Pays modèle en matière d’intégration, de représentation des communautés étrangères, de plurilinguisme et de diversité religieuse, la Belgique est paradoxalement au bord de l’explosion. Les partis flamands et wallons ne parviennent toujours pas à s’entendre sur une déclaration de gouvernement et un programme de majorité dans la foulée des élections du 10 juin dernier, qui ont renouvelé la Chambre (Assemblée) et le Sénat. Une crise alimentée par le sentiment d’appartenance régionale mais aussi par le partage des richesses du pays.
Dans cette ambiance délétère, les Belges d’origine étrangère s’interrogent sur leur avenir. L’inquiétude va grandissant face à l’incapacité du vainqueur du scrutin, Yves Leterme, chef de file des démocrates-chrétiens et nationalistes flamands, de trouver un accord avec les libéraux et démocrates francophones. Dans bien d’autres pays européens, une telle alliance aurait été aisément scellée. Mais le système politique belge est ainsi fait que l’appartenance à une communauté, flamande ou wallonne, est tout aussi, voire plus importante, que les idées défendues. Ainsi, les partis flamands, toutes tendances confondues, affirment depuis la fin des années 1960 leurs revendications régionales. Plus nombreux démographiquement (58 % de la population) et plus riches (57 % du PIB, contre 24 % pour la Wallonie et 19 % pour Bruxelles-Capitale), ils ont imposé à leurs frères wallons cinq grandes réformes de l’État au cours des quarante dernières années.

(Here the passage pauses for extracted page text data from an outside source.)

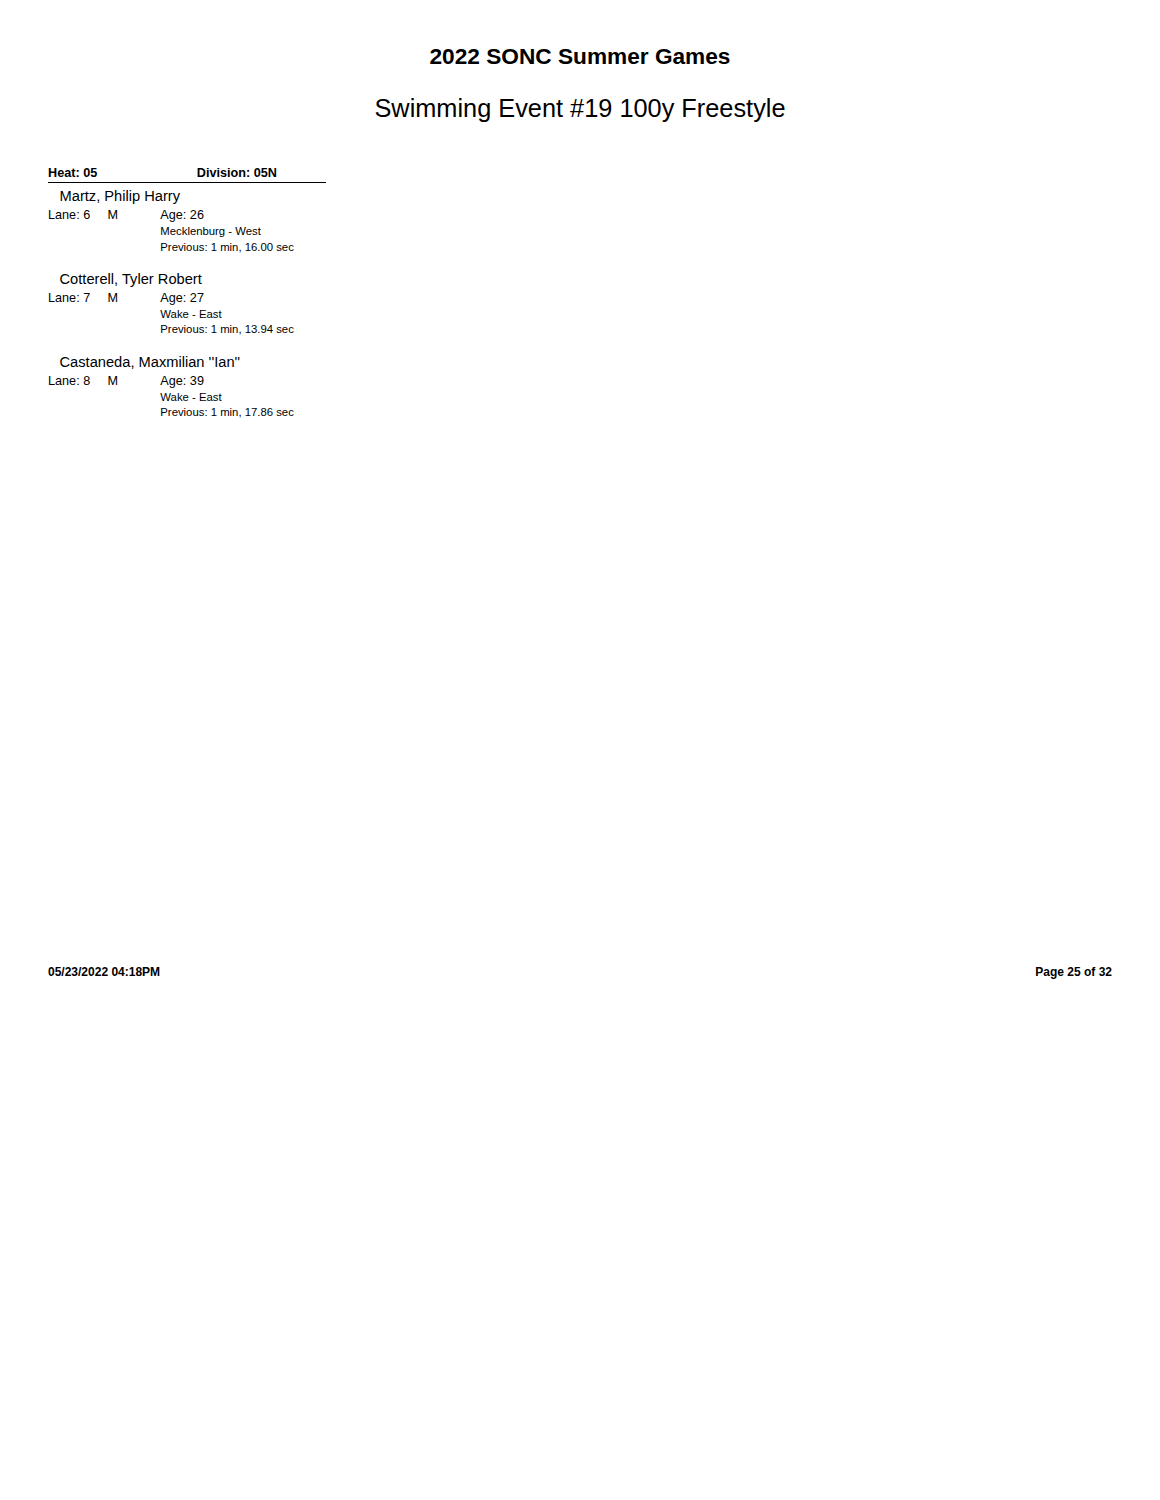2022 SONC Summer Games
Swimming Event #19 100y Freestyle
Heat: 05 Division: 05N
Martz, Philip Harry
Lane: 6 M Age: 26
Mecklenburg - West
Previous: 1 min, 16.00 sec
Cotterell, Tyler Robert
Lane: 7 M Age: 27
Wake - East
Previous: 1 min, 13.94 sec
Castaneda, Maxmilian ''Ian''
Lane: 8 M Age: 39
Wake - East
Previous: 1 min, 17.86 sec
05/23/2022 04:18PM Page 25 of 32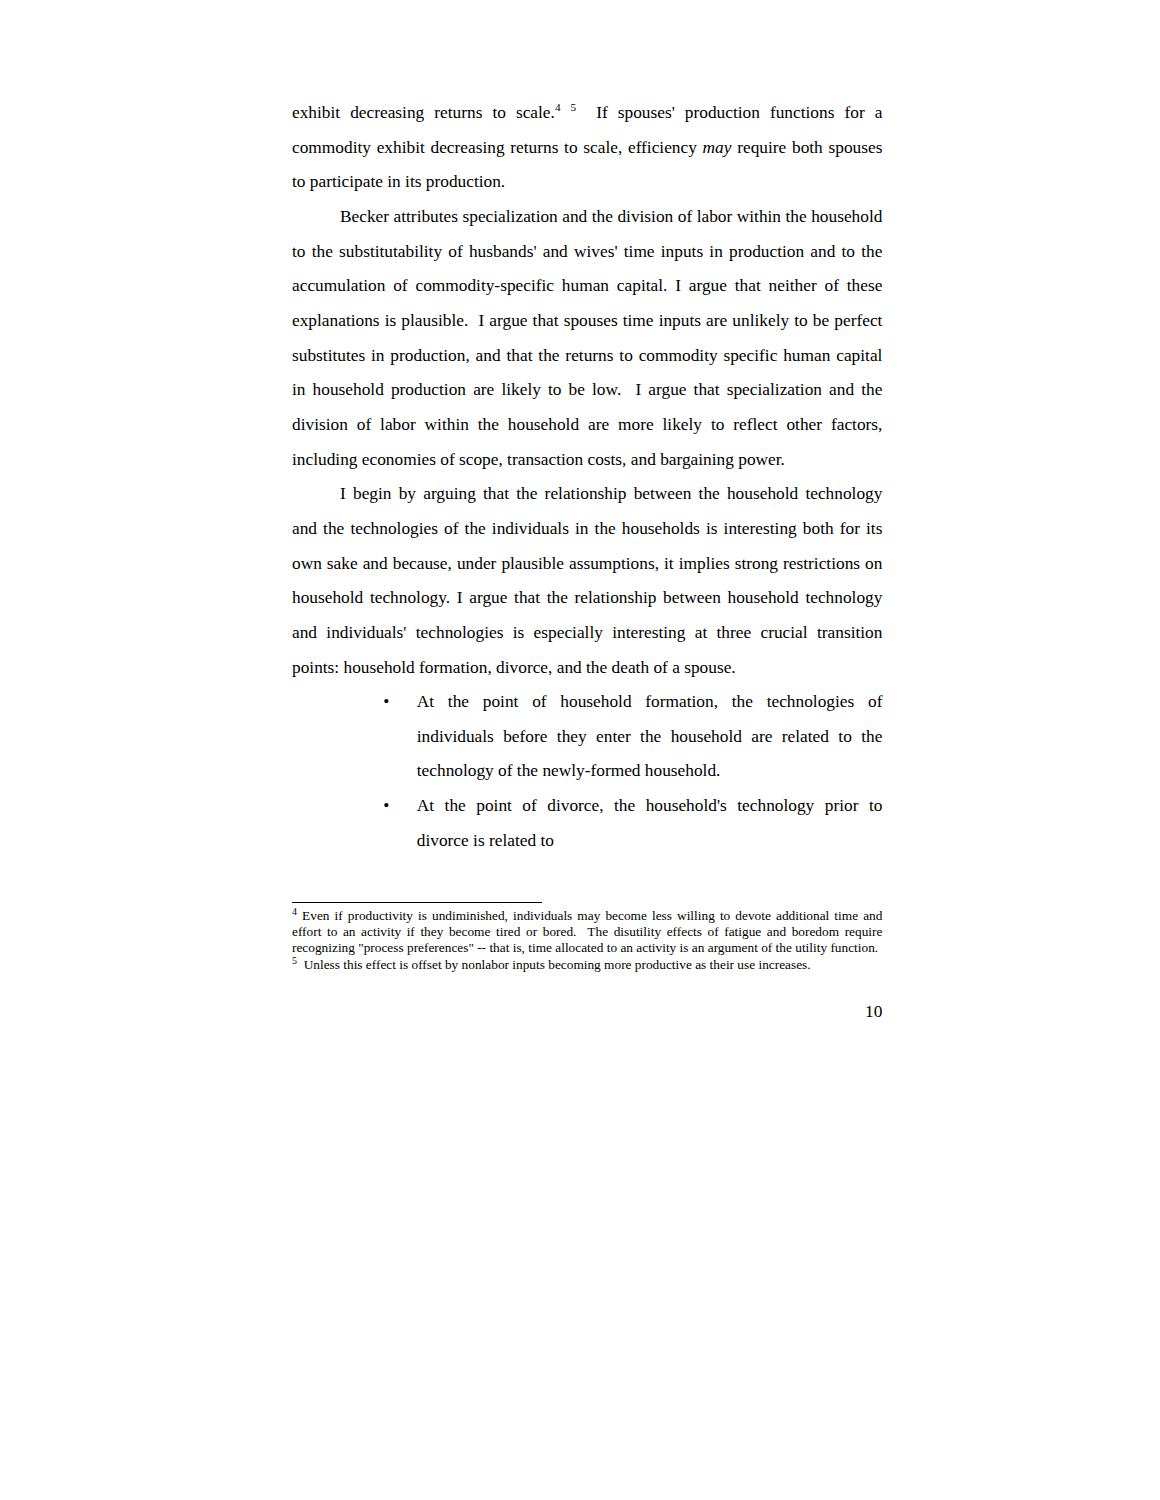exhibit decreasing returns to scale.4 5 If spouses' production functions for a commodity exhibit decreasing returns to scale, efficiency may require both spouses to participate in its production.
Becker attributes specialization and the division of labor within the household to the substitutability of husbands' and wives' time inputs in production and to the accumulation of commodity-specific human capital. I argue that neither of these explanations is plausible. I argue that spouses time inputs are unlikely to be perfect substitutes in production, and that the returns to commodity specific human capital in household production are likely to be low. I argue that specialization and the division of labor within the household are more likely to reflect other factors, including economies of scope, transaction costs, and bargaining power.
I begin by arguing that the relationship between the household technology and the technologies of the individuals in the households is interesting both for its own sake and because, under plausible assumptions, it implies strong restrictions on household technology. I argue that the relationship between household technology and individuals' technologies is especially interesting at three crucial transition points: household formation, divorce, and the death of a spouse.
At the point of household formation, the technologies of individuals before they enter the household are related to the technology of the newly-formed household.
At the point of divorce, the household's technology prior to divorce is related to
4 Even if productivity is undiminished, individuals may become less willing to devote additional time and effort to an activity if they become tired or bored. The disutility effects of fatigue and boredom require recognizing "process preferences" -- that is, time allocated to an activity is an argument of the utility function.
5 Unless this effect is offset by nonlabor inputs becoming more productive as their use increases.
10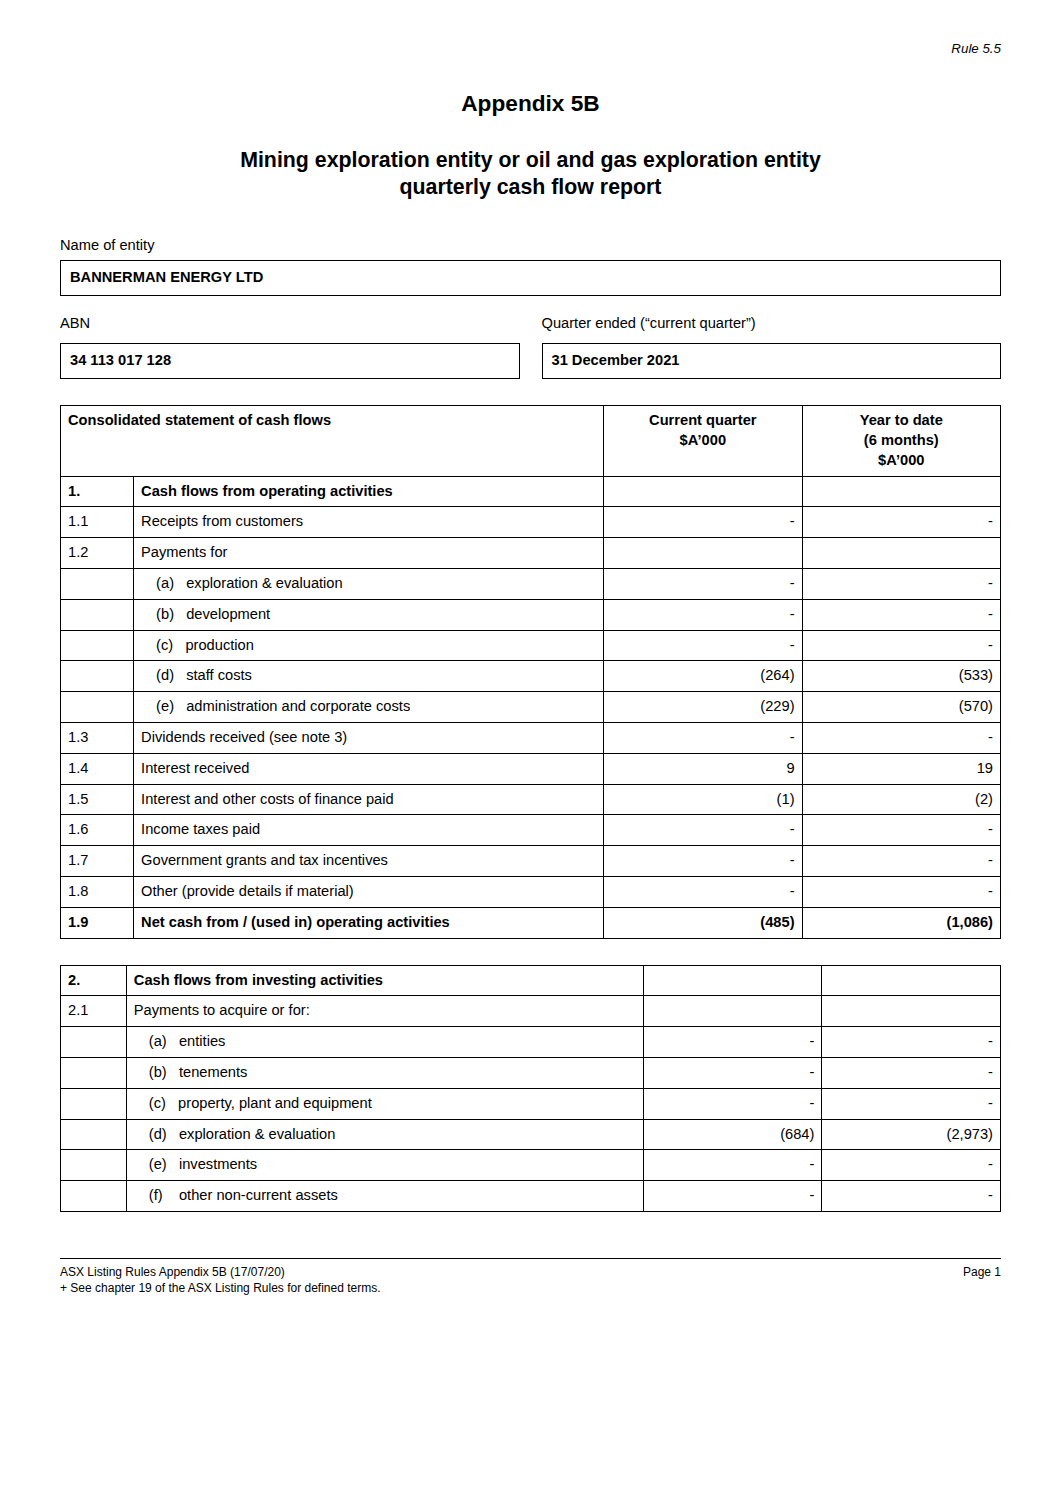Rule 5.5
Appendix 5B
Mining exploration entity or oil and gas exploration entity
quarterly cash flow report
Name of entity
BANNERMAN ENERGY LTD
ABN
Quarter ended (“current quarter”)
34 113 017 128
31 December 2021
| Consolidated statement of cash flows | Current quarter $A’000 | Year to date (6 months) $A’000 |
| --- | --- | --- |
| 1. | Cash flows from operating activities | | |
| 1.1 | Receipts from customers | - | - |
| 1.2 | Payments for | | |
| | (a) exploration & evaluation | - | - |
| | (b) development | - | - |
| | (c) production | - | - |
| | (d) staff costs | (264) | (533) |
| | (e) administration and corporate costs | (229) | (570) |
| 1.3 | Dividends received (see note 3) | - | - |
| 1.4 | Interest received | 9 | 19 |
| 1.5 | Interest and other costs of finance paid | (1) | (2) |
| 1.6 | Income taxes paid | - | - |
| 1.7 | Government grants and tax incentives | - | - |
| 1.8 | Other (provide details if material) | - | - |
| 1.9 | Net cash from / (used in) operating activities | (485) | (1,086) |
| 2. | Cash flows from investing activities | | |
| 2.1 | Payments to acquire or for: | | |
| | (a) entities | - | - |
| | (b) tenements | - | - |
| | (c) property, plant and equipment | - | - |
| | (d) exploration & evaluation | (684) | (2,973) |
| | (e) investments | - | - |
| | (f) other non-current assets | - | - |
ASX Listing Rules Appendix 5B (17/07/20)
+ See chapter 19 of the ASX Listing Rules for defined terms.
Page 1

Ces évolutions douloureuses ont rompu en partie le lien national en superposant sept niveaux de décision : l’État fédéral, les trois régions (Flandre, Wallonie et Bruxelles-Capitale) et les trois communautés linguistiques (néerlandaise, francophone et germanophone). L’État fédéral exerce les fonctions régaliennes (lois, justice, fiscalité, diplomatie, défense), les régions gèrent l’économie, et les communautés linguistiques ont pour domaines de compétence la langue et l’éducation. Sur le plan pratique, ce système de superposition des pouvoirs, avec le partage de certaines responsabilités, comme la police, est un vrai casse-tête et un facteur de corruption. Pas un mois ne se passe sans que la presse ne révèle de nouveaux détournements et trafics d’influence, notamment dans la ville de Charleroi, dont le bourgmestre socialiste, Léon Casaert, a été contraint à la démission en juin dernier.

Jouant sur le refus de la gabegie et de la mauvaise gouvernance, Leterme et ses alliés flamands demandent aujourd’hui une régionalisation accrue des prérogatives jusqu’alors régaliennes (dont la législation sur le séjour des étrangers et l’accès à la nationalité). Revendication rejetée par les partis wallons, unis pour la circonstance et forts du soutien de la majorité des citoyens de Bruxelles, à 80 % francophone, et de Wallonie. Il n’en fallait pas plus pour que certains leaders du Nord menacent à nouveau de proclamer l’indépendance de la Flandre. « C’est irréaliste car, avant cela, il faudrait qu’ils se mettent d’accord sur le statut de Bruxelles, en territoire flamand mais à majorité francophone, explique Mostafa Ouezekhti, un des premiers parlementaires belges d’origine maghrébine, aujourd’hui reconverti dans la coopération Nord-Sud. Nous sommes, comme toujours, dans le cadre de la surenchère politique. » Oui, mais la situation pourrait perdurer, car les Wallons campent fermement sur leurs positions : « Nous ne braderons pas les intérêts économiques des francophones. Nous sommes attachés au principe de solidarité entre les citoyens du royaume, explique le Belgo-Congolais Bertin Mampaka, échevin de Bruxelles. Pendant très longtemps, le sud du pays, riche de ses mines de charbon et des industries métallurgiques, a soutenu le Nord. Ce n’est qu’un juste retour des choses. »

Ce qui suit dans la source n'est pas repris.